● Exercise instructions:
- A) In what year did New York adopt its prevailing wage requirement, according to the article on New York's prevailing wage law?
- B) Using the article on New York's prevailing wage law, name every condition under which Bronson's bill would count a project as "public work."
- C) Carry on the article on New York's prevailing wage law from its final sentence.

● Provided text:
══════════════════════════════
Democratic Party control of the state Senate has breathed new life into initiatives long blocked by the Senate’s Republican leadership. Rochester Assemblymember Harry Bronson just resubmitted his bill expanding the application of New York’s prevailing wage law to any construction that involves a public-sector incentive.
Moreover, Gov. Andrew Cuomo expressed support for an expansion of prevailing wage in his Jan. 15 State of the State address, saying that “project construction with public subsidies should be subject to the prevailing wage so they’re built right, they’re built fairly and they’re built union.”
What is the prevailing wage? How would Bronson’s bill expand its application? Who wins and loses under this initiative?
Currently, New York’s prevailing wage law applies only to construction actively undertaken by a public entity. The legislation proposed would expand the definition of “public work” to any project receiving state tax credits or tax abatements conferred by local development agencies or public-sector loans or where the facility is expected to be leased to a public-sector entity. This is a significant expansion of the law.
Prevailing wage laws intended to promote fair pay
Prevailing wage laws were established as a way to promote fair compensation in the construction trades. In 1927, a contractor on Long Island imported workers from the low-wage South, undercutting local labor. In response, the federal Davis-Bacon Act that passed in 1931 requires that federal construction projects pay the market wage received by most workers in that trade within that region—the prevailing wage. Many states followed suit, including New York in a 1938 constitutional provision. Article I, Section 17 of the state Constitution reads:
No laborer, worker or mechanic, in the employ of a contractor or sub-contractor engaged in the performance of any public work, shall be permitted to work more than eight hours in any day or more than five days in any week, except in cases of extraordinary emergency; nor shall he or she be paid less than the rate of wages prevailing in the same trade or occupation in the locality within the state where such public work is to be situated, erected or used.
Like most mandates, this one has a laudable purpose—that of increasing worker wages. The idea is that the law shifts income from “capitalists”—the developers—to “workers.” It simply changes who gets the money.
The application of prevailing wage to all private construction receiving any form of support from the state or localities, as proposed in the Bronson bill, will increase the unit cost of labor for all affected projects. As reflected in the governor’s remarks, prevailing wage legislation is also intended to shift work to union labor from nonunion labor.
══════════════════════════════
● Images with keypoint coordinates:
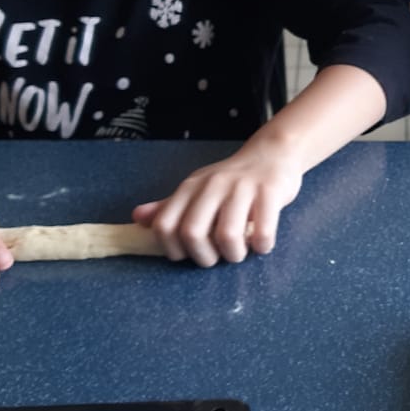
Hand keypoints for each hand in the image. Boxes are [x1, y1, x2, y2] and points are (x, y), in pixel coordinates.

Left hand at [132, 139, 305, 265]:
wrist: (272, 153)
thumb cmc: (233, 180)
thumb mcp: (197, 189)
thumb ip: (169, 207)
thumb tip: (137, 218)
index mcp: (191, 187)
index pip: (165, 225)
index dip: (173, 249)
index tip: (189, 254)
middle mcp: (213, 186)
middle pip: (192, 233)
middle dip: (204, 257)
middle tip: (217, 258)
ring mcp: (242, 188)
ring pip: (227, 235)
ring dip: (233, 255)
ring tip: (240, 253)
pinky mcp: (269, 192)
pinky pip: (262, 231)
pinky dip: (261, 246)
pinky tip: (261, 244)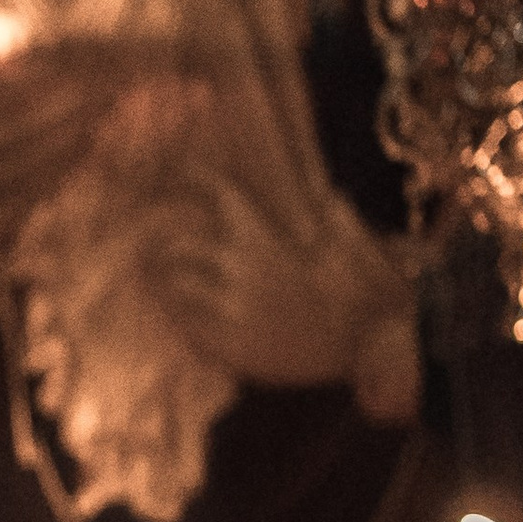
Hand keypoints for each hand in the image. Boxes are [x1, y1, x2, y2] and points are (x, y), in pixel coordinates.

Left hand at [152, 187, 411, 404]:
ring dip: (163, 286)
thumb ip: (337, 217)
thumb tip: (331, 195)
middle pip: (179, 249)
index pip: (220, 196)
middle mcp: (240, 272)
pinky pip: (189, 332)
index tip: (181, 172)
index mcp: (265, 240)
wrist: (370, 349)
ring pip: (175, 292)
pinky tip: (181, 320)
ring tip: (155, 285)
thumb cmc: (366, 295)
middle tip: (151, 250)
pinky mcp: (231, 349)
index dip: (195, 178)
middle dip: (161, 248)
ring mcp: (231, 312)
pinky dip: (181, 322)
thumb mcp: (355, 244)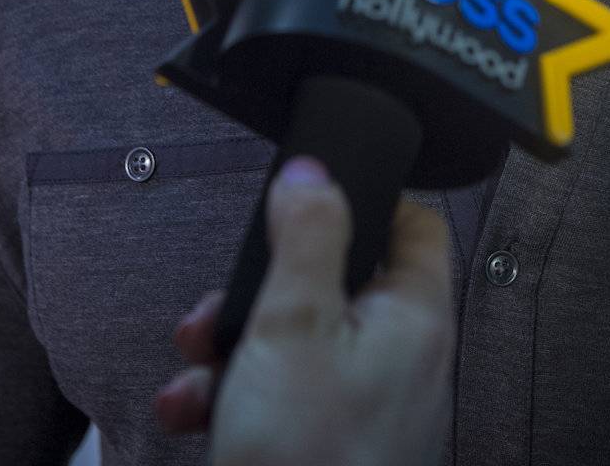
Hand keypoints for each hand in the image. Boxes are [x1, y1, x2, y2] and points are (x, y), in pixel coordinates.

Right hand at [153, 157, 454, 465]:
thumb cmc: (309, 465)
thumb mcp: (293, 326)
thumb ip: (306, 238)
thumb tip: (315, 172)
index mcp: (415, 318)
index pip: (414, 225)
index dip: (364, 200)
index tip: (309, 198)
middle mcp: (401, 359)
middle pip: (336, 283)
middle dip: (263, 291)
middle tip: (221, 307)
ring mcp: (368, 407)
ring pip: (298, 342)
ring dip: (234, 348)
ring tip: (197, 368)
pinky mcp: (331, 446)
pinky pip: (285, 395)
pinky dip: (236, 395)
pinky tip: (194, 412)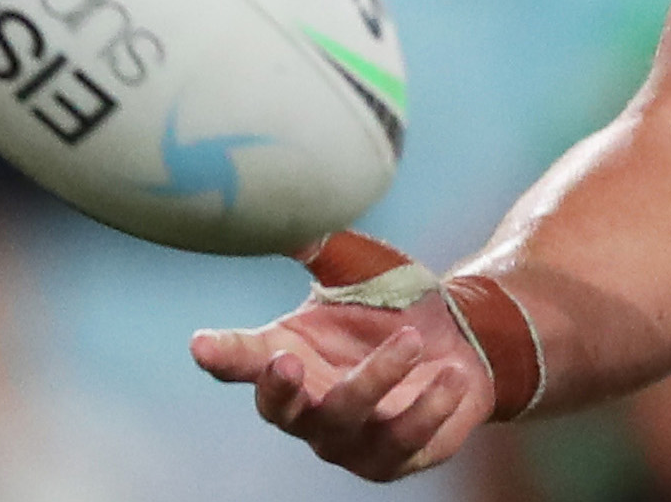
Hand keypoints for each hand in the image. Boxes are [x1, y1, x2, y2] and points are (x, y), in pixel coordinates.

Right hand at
══════════════════════════════
● Set of answers:
- A) 1938, in a state constitutional provision.

- B)
- The project receives state tax credits.
- The project receives tax abatements conferred by local development agencies.
- The project receives public-sector loans.
- The facility is expected to be leased to a public-sector entity.

- C)
The state’s economic development community fears that the Bronson bill would force prevailing wage and union labor on all projects receiving local property tax abatements or state tax credits. As a large share of business relocations and industrial expansions currently receive some kind of tax break as an incentive to locate in New York, a construction cost increase would either make the state less competitive or increase the need for outright subsidies to offset the cost increase.
At issue is whether increasing the unit cost of labor will increase total project cost. Union leaders argue that union labor is more productive, thus overcoming the increase in hourly cost.
Prevailing wage in state law
New York’s constitutional provision is implemented through Section 220 of the state Labor Law, which applies to construction, reconstruction or maintenance work funded and performed on behalf of public agencies, including the state, municipalities, school districts and public authorities.
At the federal level, the prevailing wage established under Davis-Bacon is determined by employer surveys. The federal Department of Labor is directed to set the prevailing wage equal to the wages and benefits paid to at least 50 percent of the workers in any given locality, as determined by the survey.
By contrast, Section 220 states that New York’s “prevailing rate of wage” be equal to compensation levels set in “collective bargaining agreements between bona fide labor organizations and employers in the private sector” when a union contract covers at least 30 percent of “workers, laborers or mechanics in the same trade or occupation in the locality where the work is being performed.”
In practice, the 30 percent threshold is not tested by the Labor Department. The union rate is simply adopted for all trades and localities. Prevailing wage opponents believe that the 30 percent threshold for union representation is almost surely not met in many localities and trades. The legal burden falls entirely on employers to prove that union employment falls below the threshold, however. Fighting these rates is difficult as the union contracts that are the basis of the Labor Department calculation are not fully accessible to the public.
Not just wages
In addition to wage and benefit rates, New York’s statute embraces both “supplements” and “prevailing practices in the locality” as “provided by virtue of collective bargaining agreements.” The cost of these benefits and supplements typically start at 40 to 50 percent of base pay, often double the average outside the union context.
In effect, prevailing wage mandates the entire set of collective bargaining agreements negotiated by individual union locals. This encompasses idiosyncratic clauses in every contract, including listed paid holidays, specific requirements for vacation pay, the method of calculating payments for benefits and many other compensation-related provisions that can differ among different trades. For example, carpenters, plumbers and electricians working on the same job could have a different set of required holidays, all of which must be enforced under the prevailing wage law.
Further complexity is introduced by the structure of pension plans for construction union labor, many of which are seriously underfunded. E.J. McMahon of New York’s Empire Center for Public Policy has summarized the union pension issue in our jointly authored “Prevailing Waste: NYS’s Costly Public Works Mandate.”
While state law does not formally require contractors to employ only union members, the law has this effect with larger projects. Not all public construction projects employ union labor exclusively, but the pressure to do so is considerable. The use of union labor brings with it contractually dictated union practices and work rules plus jurisdictional agreements among union locals that can affect productivity.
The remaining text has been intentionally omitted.